Ruth Guimarães
Era uma vez um homem que veio de longe, apoiado a um bordão, como um peregrino, trazia sandálias de couro e roupas em farrapos. Andou dias e dias, noites e noites, semanas e meses a fio, buscando sabe Deus o quê.
Certa vez as sombras da noite o alcançaram em pleno descampado e ele não saberia dizer se estava longe ou perto de uma cidade, porque uma alta montanha em frente lhe fechava o horizonte. E então, cansado de andar, vendo uma árvore copada, no campo, resolveu nela passar a noite. Descalço as sandálias, subiu agilmente pelo tronco, acomodou-se entre os galhos e adormeceu como as aves.
Em torno tudo era silêncio. Pouco a pouco, os animais noturnos, silenciosos, saíram de suas tocas e iniciaram a caça pelos arredores.
Era tarde já, quando o homem acordou com um rumor de vozes humanas. Depois, ouviu um longo canto, e, erguendo a cabeça, que tinha apoiado á forquilha formada por dois galhos, viu ao longe pequeninas luzes que ondulavam com o vento, endireitavam-se, iam de um para outro lado, porém caminhavam, evidentemente, para o lado onde ele estava.
-“Que será? – pensou, com um arrepio na espinha.
Ao aproximarem-se, reparou que eram homens vestidos com longas camisolas brancas e que levavam velas acesas. Na frente caminhava um padre, com uma cruz nas mãos.
O homem empoleirado esfriou.
-“Será uma procissão das almas?” – pensava, batendo os dentes de medo. Decidiu permanecer imóvel, para que não percebessem que ele estava ali.
Qual não foi, porém o seu espanto e o seu susto, quando os homens pararam justamente sob a árvore onde ele estava, e um deles falou:
-Qual de nós vai subir á árvore para trazer o homem?
Viu que eles se entreolharam e que nenhum parecia disposto; no entanto, acabaria por se decidir.
E mal pôde falar, de tanto que tremia:
-Ninguém precisa subir. Eu desço.
Nem podia acreditar no que viu em seguida, tão esquisito lhe pareceu tudo aquilo. Assim que ouviram a voz os homens largaram as velas, o padre jogou a cruz para um lado, e saíram todos correndo, como se tivessem visto, naquele momento, Satanás em pessoa e, atrás dele, um milhão de demônios.
-Santo Deus! Gemeu o homem, benzendo-se.
Pulou da árvore e saiu correndo também, mas em direção oposta á dos outros.
Assim que o dia clareou, o peregrino voltou ressabiado, curioso para ver se descobria o que havia acontecido naquele malfadado lugar.

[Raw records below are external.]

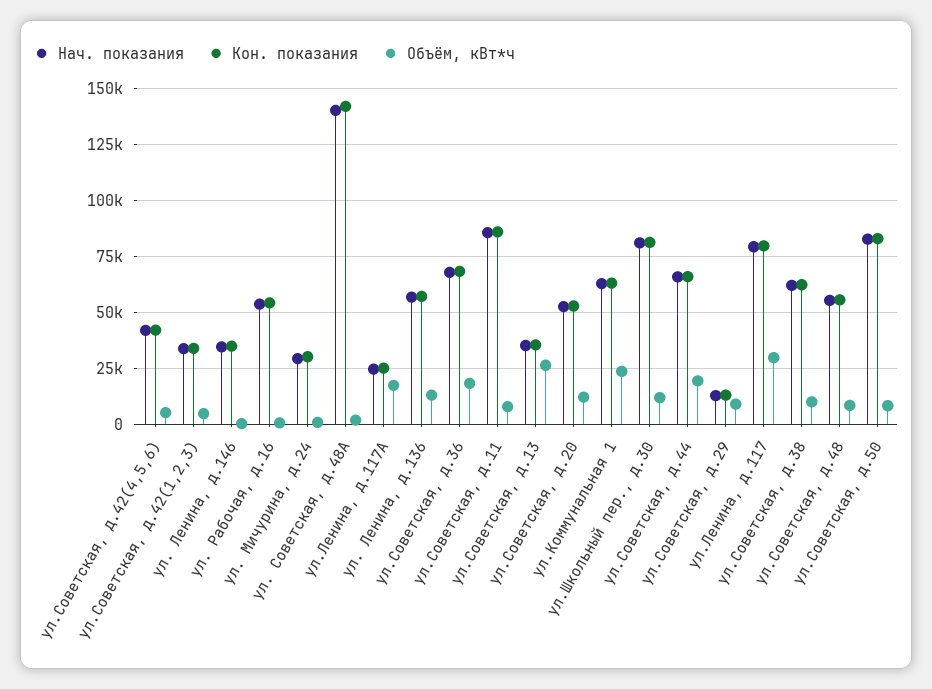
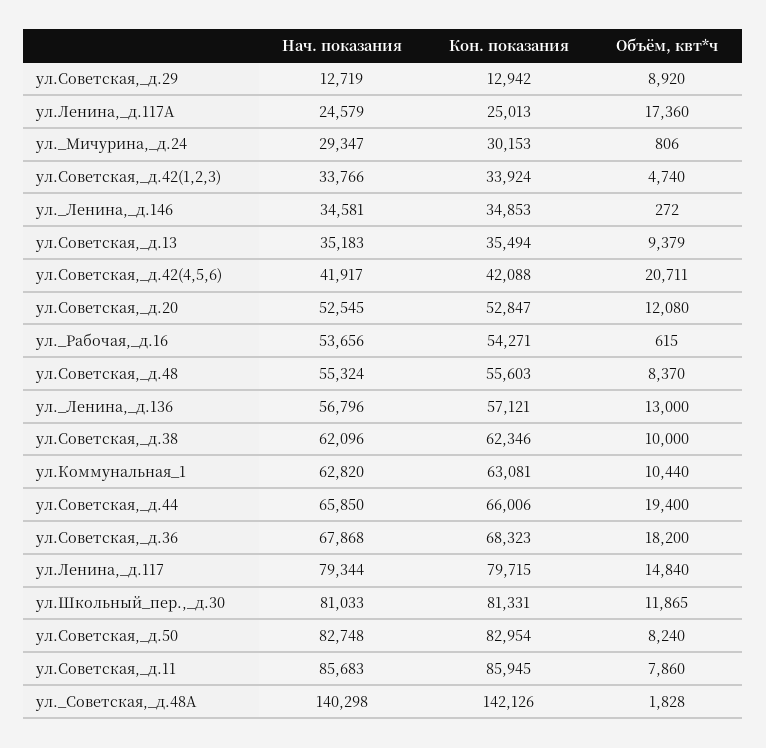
  {
    "Нач. показания": {
      "ул.Советская, д.42(4,5,6)": 41917,
      "ул.Советская, д.42(1,2,3)": 33766,
      "ул. Ленина, д.146": 34581,
      "ул. Рабочая, д.16": 53656,
      "ул. Мичурина, д.24": 29347,
      "ул. Советская, д.48А": 140298,
      "ул.Ленина, д.117А": 24579,
      "ул. Ленина, д.136": 56796,
      "ул.Советская, д.36": 67868,
      "ул.Советская, д.11": 85683,
      "ул.Советская, д.13": 35183,
      "ул.Советская, д.20": 52545,
      "ул.Коммунальная 1": 62820,
      "ул.Школьный пер., д.30": 81033,
      "ул.Советская, д.44": 65850,
      "ул.Советская, д.29": 12719,
      "ул.Ленина, д.117": 79344,
      "ул.Советская, д.38": 62096,
      "ул.Советская, д.48": 55324,
      "ул.Советская, д.50": 82748
    },
    "Кон. показания": {
      "ул.Советская, д.42(4,5,6)": 42088,
      "ул.Советская, д.42(1,2,3)": 33924,
      "ул. Ленина, д.146": 34853,
      "ул. Рабочая, д.16": 54271,
      "ул. Мичурина, д.24": 30153,
      "ул. Советская, д.48А": 142126,
      "ул.Ленина, д.117А": 25013,
      "ул. Ленина, д.136": 57121,
      "ул.Советская, д.36": 68323,
      "ул.Советская, д.11": 85945,
      "ул.Советская, д.13": 35494,
      "ул.Советская, д.20": 52847,
      "ул.Коммунальная 1": 63081,
      "ул.Школьный пер., д.30": 81331,
      "ул.Советская, д.44": 66006,
      "ул.Советская, д.29": 12942,
      "ул.Ленина, д.117": 79715,
      "ул.Советская, д.38": 62346,
      "ул.Советская, д.48": 55603,
      "ул.Советская, д.50": 82954
    },
    "Объём, кВт*ч": {
-     "ул.Советская, д.42(4,5,6)": 5000,
+     "ул.Советская, д.42(4,5,6)": 20711,
      "ул.Советская, д.42(1,2,3)": 4740,
      "ул. Ленина, д.146": 272,
      "ул. Рабочая, д.16": 615,
      "ул. Мичурина, д.24": 806,
      "ул. Советская, д.48А": 1828,
      "ул.Ленина, д.117А": 17360,
      "ул. Ленина, д.136": 13000,
      "ул.Советская, д.36": 18200,
      "ул.Советская, д.11": 7860,
-     "ул.Советская, д.13": 25000,
+     "ул.Советская, д.13": 9379,
      "ул.Советская, д.20": 12080,
-     "ул.Коммунальная 1": 25000,
+     "ул.Коммунальная 1": 10440,
      "ул.Школьный пер., д.30": 11865,
      "ул.Советская, д.44": 19400,
      "ул.Советская, д.29": 8920,
-     "ул.Ленина, д.117": 30000,
+     "ул.Ленина, д.117": 14840,
      "ул.Советская, д.38": 10000,
      "ул.Советская, д.48": 8370,
      "ул.Советская, д.50": 8240
    }
  }

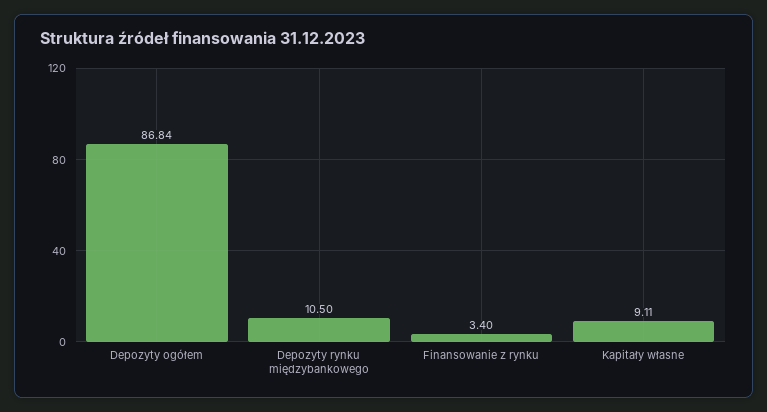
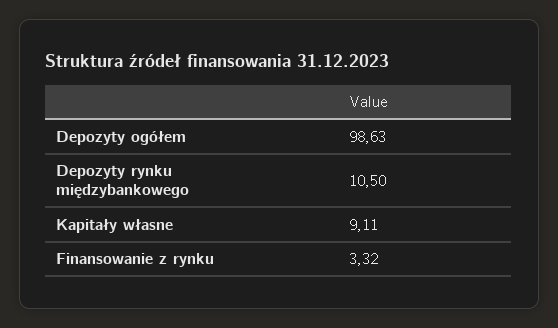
  {
-   "Depozyty ogółem": 86.84,
+   "Depozyty ogółem": 98.63,
    "Depozyty rynku międzybankowego": 10.5,
-   "Finansowanie z rynku": 3.4,
+   "Finansowanie z rynku": 3.32,
    "Kapitały własne": 9.11
  }

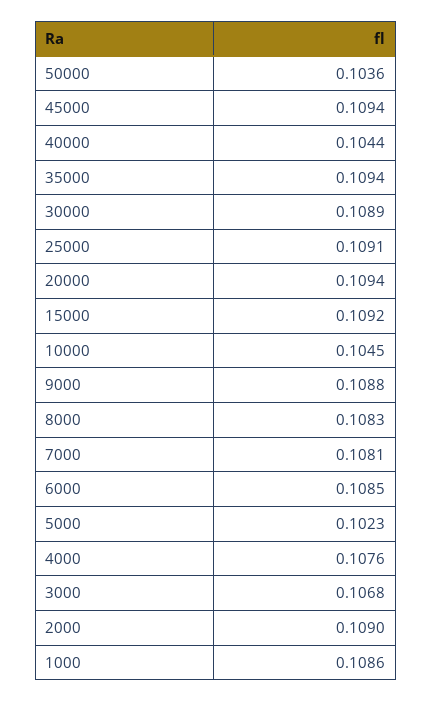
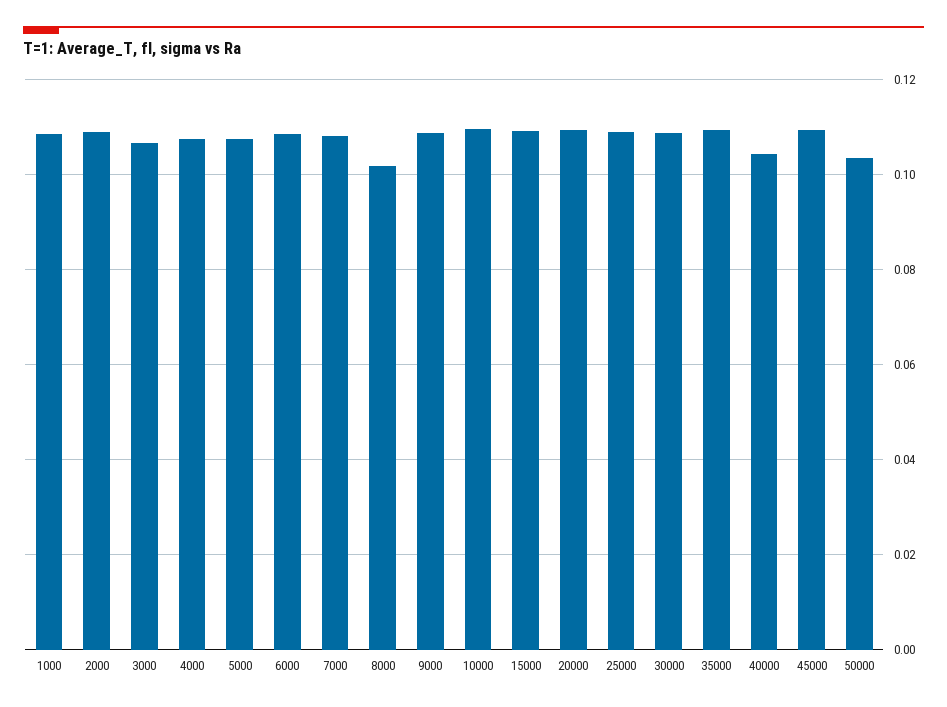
  {
    "50000": 0.1036,
    "45000": 0.1094,
    "40000": 0.1044,
    "35000": 0.1094,
    "30000": 0.1089,
    "25000": 0.1091,
    "20000": 0.1094,
    "15000": 0.1092,
-   "10000": 0.1045,
+   "10000": 0.11,
    "9000": 0.1088,
-   "8000": 0.1083,
+   "8000": 0.102,
    "7000": 0.1081,
    "6000": 0.1085,
-   "5000": 0.1023,
+   "5000": 0.108,
    "4000": 0.1076,
    "3000": 0.1068,
    "2000": 0.109,
    "1000": 0.1086
  }

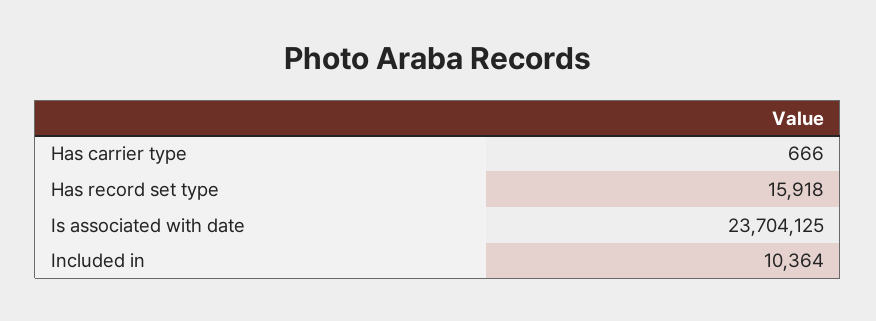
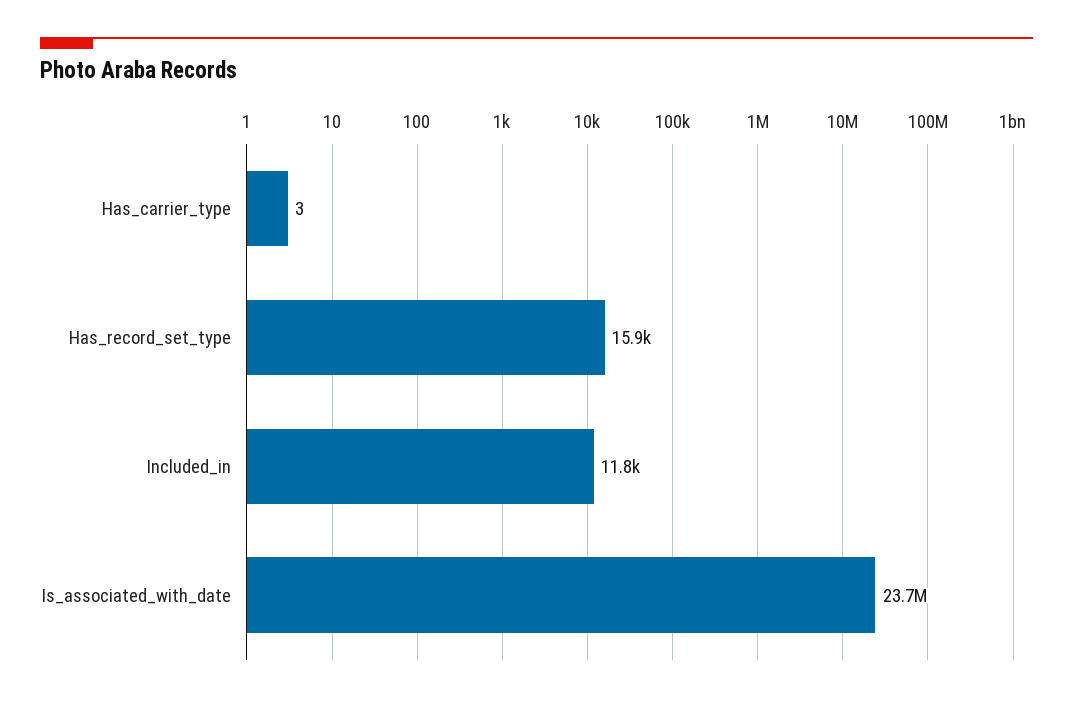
  {
-   "Has carrier type": 666,
+   "Has carrier type": 3,
    "Has record set type": 15918,
    "Is associated with date": 23704125,
-   "Included in": 10364
+   "Included in": 11800
  }

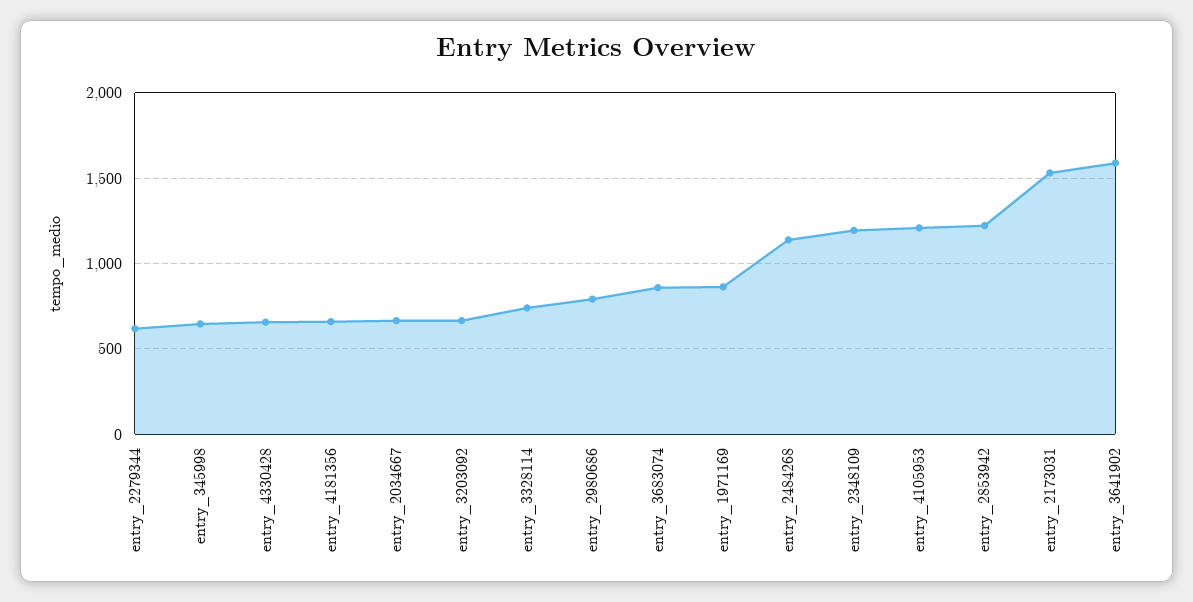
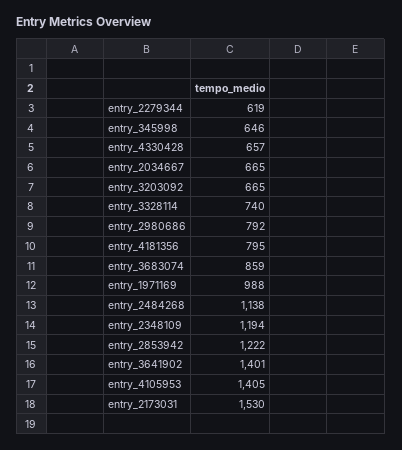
  {
    "entry_2279344": 619,
    "entry_345998": 646,
    "entry_4330428": 657,
-   "entry_4181356": 650,
+   "entry_4181356": 795,
    "entry_2034667": 665,
    "entry_3203092": 665,
    "entry_3328114": 740,
    "entry_2980686": 792,
    "entry_3683074": 859,
-   "entry_1971169": 850,
+   "entry_1971169": 988,
    "entry_2484268": 1138,
    "entry_2348109": 1194,
-   "entry_4105953": 1200,
+   "entry_4105953": 1405,
    "entry_2853942": 1222,
    "entry_2173031": 1530,
-   "entry_3641902": 1600
+   "entry_3641902": 1401
  }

-Eu com medo deles e eles com medo de mim, essa é boa! - resmungou intrigado.
Foi direto á árvore e correu-lhe um frio pela espinha. Lá estava balouçando no ar, um homem enforcado.
Então, compreendeu tudo. Os que iam retirar o criminoso enforcado, para enterrá-lo em algum cemitério, pensaram que fora o morto quem respondera que ia descer.
Mais tarde, quando o peregrino voltou á cidade, havia lá uma grande agitação. Faziam-se grupinhos em todas as esquinas, nas praças, diante da casa do padre.
Ele parou por ali, para ouvir as conversas. Diziam que um enforcado respondia ao que lhe perguntavam.
-Vai-se ver é alguém que morreu inocente – opinavam.
-É capaz.
-Que aconteceu? – perguntou o peregrino, acercando-se.
-Pois foi um criminoso enforcado, fora da cidade, num angico que há no meio do campo, e ontem á noite Seu Padre e os homens das irmandades religiosas foram buscá-lo, para fazerem o enterro dele, que é falta de caridade deixar um corpo pendurado para os urubus comerem. Pois não é que na hora de irem buscar o corpo, quando confabulavam para ver quem ia subir, o defunto falou lá em cima, que não precisava ninguém subir não, que ele descia!
O peregrino nada disse.
Em suas andanças pelo mundo havia aprendido que às vezes é de boa política ocultar a verdade.
Atravessou a cidade em silêncio, em silêncio se foi, e nunca souberam os habitantes do lugar o que havia realmente acontecido.